Writing is an interesting process. If we were to break it down into oversimplified steps, it would look like this: 1) We normally begin with an idea or with planning, and 2) We then proceed to the action, to the actual writing.
“But it’s not that simple!” you and the voice in my head may say. And you’ve got that right, of course it isn’t that simple, and that’s why we think, plan, and learn in order to write the best story we can. Personally, I find myself stuck at the first step of the oversimplified writing process shown above. Reasons for this include procrastination and perfectionism, which are possibly the two Ps that dominate many aspects of our lives.
While stuck in the first step, I have looked through numerous resources from a variety of sources, including the likes of Tumblr and Pinterest, which are handy places to look for all kinds of writing advice. There are also plenty of helpful resources online that you can find by typing along the lines of “the best writing websites” in the search bar. Here, you need not worry about the login window popping up at inconvenient times when browsing through these platforms where you may not have an account.
The three websites I’ve shared below are the ones I have found particularly helpful in some of my writing adventures, though there are many resources out there that are too many to effectively name in a single post.
Helping Writers Become Authors
It is very likely that you have encountered K.M. Weiland and her information-packed website that aims to, as the URL and website title says, help writers become authors. Helping Writers Become Authors covers a wide range of writing topics, including characters and story structure. This resource is a gold mine, with many insightful articles accompanied with their audio versions in the form of a podcast. I’ve had the chance to read some of K.M. Weiland’s writing books, such as Outlining Your Novel and Creating Character Arcs among others. Although the blog articles are already very helpful, the books are more in-depth and are full with helpful explanations and examples that I found made the previous ideas and concepts brought up in the articles clearer and easier to understand.
A word to describe Helping Writers Become Authors would be expansive. I believe it’d be better to begin with the Start Here! page before going further down the rabbit hole.
Well-Storied, formerly known as She’s Novel, is run by Kristen Kieffer. Well-Storied is an easy on the eyes website filled with an extensive blog classified into a few categories, including storytelling, writing process, authorship, and writing life. These categories are then further broken down into subcategories such as characterisation and story structure for easy navigation. There is also, like in the case of Helping Writers Become Authors, the Well-Storied podcast where the articles are brought to life through audio and filled with actionable information and insights. It is a nice choice to listen to even when you’re busy around the house or on the way to work, as is the case with most podcasts. Besides, Kristen provides workbooks on a variety of topics, though they are paid resources.
I especially enjoyed the posts An Introduction to World-Building and Finding the Novel Outlining Process that Works for You.
E.A. Deverell is the creator of the One Page Novel, where a story can be plotted on a single piece of paper. The Article Index is an overview of all the articles on the site, which can be great navigation when looking for something specific. Many detailed worksheets are provided. I would suggest joining the Coterie to gain access to workbooks of compiled worksheets and more interesting printables. There are so many interesting articles on this site, and the site itself is just as interesting to navigate and it reminds me of being in a rose garden with the prospect of tea waiting for me in a gazebo lit by gentle sunlight.
I love that besides the standard writing fare, E.A. Deverell also delves into mythology, such as in her article The Night-Sea Journey & How to Use It In Your Story. I also enjoyed the “technical” articles on the site, like the article The Ultimate Guide to Google Docs For Writers.
Notion Book Template
And now to move on to the Notion template! Some may know that one of my goals this year is to make an attempt to be more organised than I have ever been before through the use of Notion, which is an app that gained a lot of popularity just recently for its great suite of organisation tools and its minimalistic yet appealing appearance.
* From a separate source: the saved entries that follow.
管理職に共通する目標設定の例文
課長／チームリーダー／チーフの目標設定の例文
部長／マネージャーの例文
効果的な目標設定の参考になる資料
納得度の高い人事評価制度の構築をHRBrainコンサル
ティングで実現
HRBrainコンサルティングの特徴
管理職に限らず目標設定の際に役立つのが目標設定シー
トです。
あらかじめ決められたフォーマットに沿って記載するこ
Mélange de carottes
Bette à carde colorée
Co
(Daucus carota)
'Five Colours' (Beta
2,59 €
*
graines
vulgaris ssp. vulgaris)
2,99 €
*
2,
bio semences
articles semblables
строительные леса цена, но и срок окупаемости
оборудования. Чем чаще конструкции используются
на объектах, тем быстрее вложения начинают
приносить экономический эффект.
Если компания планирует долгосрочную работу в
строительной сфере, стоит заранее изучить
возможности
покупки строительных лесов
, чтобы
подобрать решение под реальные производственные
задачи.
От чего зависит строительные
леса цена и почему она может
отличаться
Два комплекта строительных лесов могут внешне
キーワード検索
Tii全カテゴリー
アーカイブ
The template I’ve created has a simple layout so you can easily look for the information you want and switch between pages easily. Notion can be huge and overwhelming when you are not used to it, so this template is meant to be easy to use and consist of the main page and four other subpages. The main page contains the Overview for the book, including spaces for you to put down the book title, the author’s name, genre, and synopsis. The contents can also be found on this page. They lead to the four other subpages, which are Chapters, Characters, Locations and Miscellaneous Notes.
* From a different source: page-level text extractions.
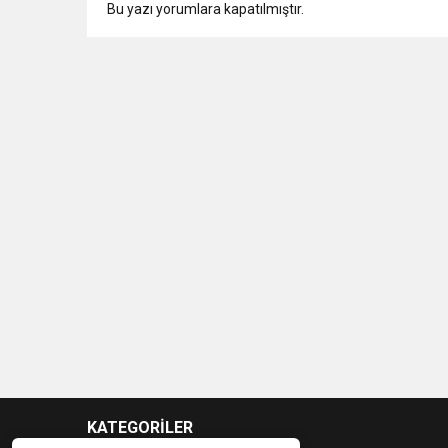
Bu yazı yorumlara kapatılmıştır.
KATEGORİLER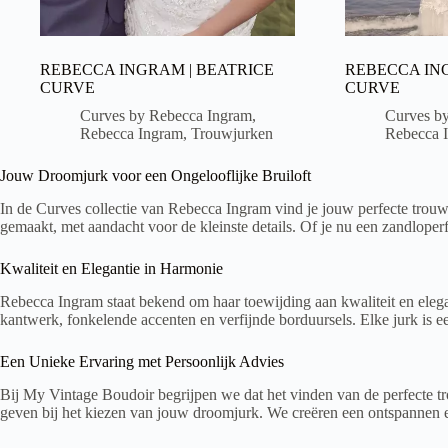
REBECCA INGRAM | BEATRICE
REBECCA IN
CURVE
CURVE
Curves by Rebecca Ingram
,
Curves b
Rebecca Ingram
,
Trouwjurken
Rebecca 
Jouw Droomjurk voor een Ongelooflijke Bruiloft
In de Curves collectie van Rebecca Ingram vind je jouw perfecte trouw
gemaakt, met aandacht voor de kleinste details. Of je nu een zandloperf
Kwaliteit en Elegantie in Harmonie
Rebecca Ingram staat bekend om haar toewijding aan kwaliteit en elega
kantwerk, fonkelende accenten en verfijnde borduursels. Elke jurk is ee
Een Unieke Ervaring met Persoonlijk Advies
Bij My Vintage Boudoir begrijpen we dat het vinden van de perfecte tro
geven bij het kiezen van jouw droomjurk. We creëren een ontspannen en sp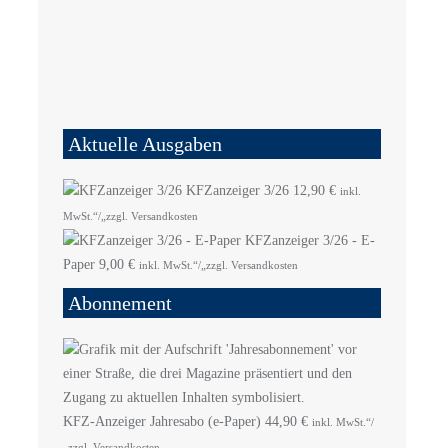
Aktuelle Ausgaben
KFZanzeiger 3/26
12,90
€
inkl.
MwSt.“/„zzgl. Versandkosten
KFZanzeiger 3/26 - E-
Paper
9,00
€
inkl. MwSt.“/„zzgl. Versandkosten
Abonnement
KFZ-Anzeiger Jahresabo (e-Paper)
44,90
€
inkl. MwSt.“/
„zzgl. Versandkosten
Each subpage/section comes with short notes to help you figure out how to fill them in so you can make a simple plan or overview for your story.
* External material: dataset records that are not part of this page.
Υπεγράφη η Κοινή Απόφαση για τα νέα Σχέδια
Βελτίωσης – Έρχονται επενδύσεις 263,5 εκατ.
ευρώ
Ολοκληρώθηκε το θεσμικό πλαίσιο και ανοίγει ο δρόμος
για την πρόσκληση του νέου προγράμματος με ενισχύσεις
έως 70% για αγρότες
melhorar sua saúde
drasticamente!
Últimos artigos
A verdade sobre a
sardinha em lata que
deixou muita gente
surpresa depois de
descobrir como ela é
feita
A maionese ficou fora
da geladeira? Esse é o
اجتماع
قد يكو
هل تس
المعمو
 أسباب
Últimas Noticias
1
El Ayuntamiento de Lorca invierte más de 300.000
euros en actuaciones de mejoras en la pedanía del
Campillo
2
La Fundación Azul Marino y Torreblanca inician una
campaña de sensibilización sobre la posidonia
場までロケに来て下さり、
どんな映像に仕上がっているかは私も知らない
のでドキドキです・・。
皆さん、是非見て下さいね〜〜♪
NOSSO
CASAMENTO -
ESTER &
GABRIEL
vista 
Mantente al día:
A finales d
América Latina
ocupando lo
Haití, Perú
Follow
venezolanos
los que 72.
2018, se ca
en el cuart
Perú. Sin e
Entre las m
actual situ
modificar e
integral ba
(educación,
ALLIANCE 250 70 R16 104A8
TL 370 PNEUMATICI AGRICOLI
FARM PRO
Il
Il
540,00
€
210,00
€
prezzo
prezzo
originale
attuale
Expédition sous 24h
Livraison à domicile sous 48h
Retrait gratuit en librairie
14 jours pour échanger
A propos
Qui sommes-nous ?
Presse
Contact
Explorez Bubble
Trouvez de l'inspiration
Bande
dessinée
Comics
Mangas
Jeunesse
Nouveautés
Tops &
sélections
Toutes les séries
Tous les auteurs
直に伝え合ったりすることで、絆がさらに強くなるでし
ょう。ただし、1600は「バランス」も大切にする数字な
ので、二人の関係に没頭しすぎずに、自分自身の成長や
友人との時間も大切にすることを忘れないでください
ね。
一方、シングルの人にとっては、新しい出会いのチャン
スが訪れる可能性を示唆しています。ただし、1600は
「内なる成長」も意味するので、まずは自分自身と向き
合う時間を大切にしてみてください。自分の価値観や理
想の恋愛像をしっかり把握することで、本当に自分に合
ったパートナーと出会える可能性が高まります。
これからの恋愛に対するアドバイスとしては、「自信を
For those who are unfamiliar with how Notion works, this is a step-by-step guide for duplicating a Notion template for your personal use:
- Login to your Notion account on a Web browser
- Click on this link (which will lead you to the Notion template)!
- Click on “Duplicate”, which you can find between the search bar and Notion icon on the top right of the page
- The template should be duplicated to your Notion workspace and should appear as a page at the sidebar
This book/writing template was partly inspired by Tris @atelierwriting‘s Notion templates. It is meant to be a way to plan your story I’ve found that Rebecca Mix’s Notion templates look bright, colourful and lovely, so here’s a link to her templates!
Do you have any favourite resources for writing information and advice? If you have set up a writing resource, it’d be lovely if you could share! Do you use Notion? How do you use it/Do you have any templates or features you favour?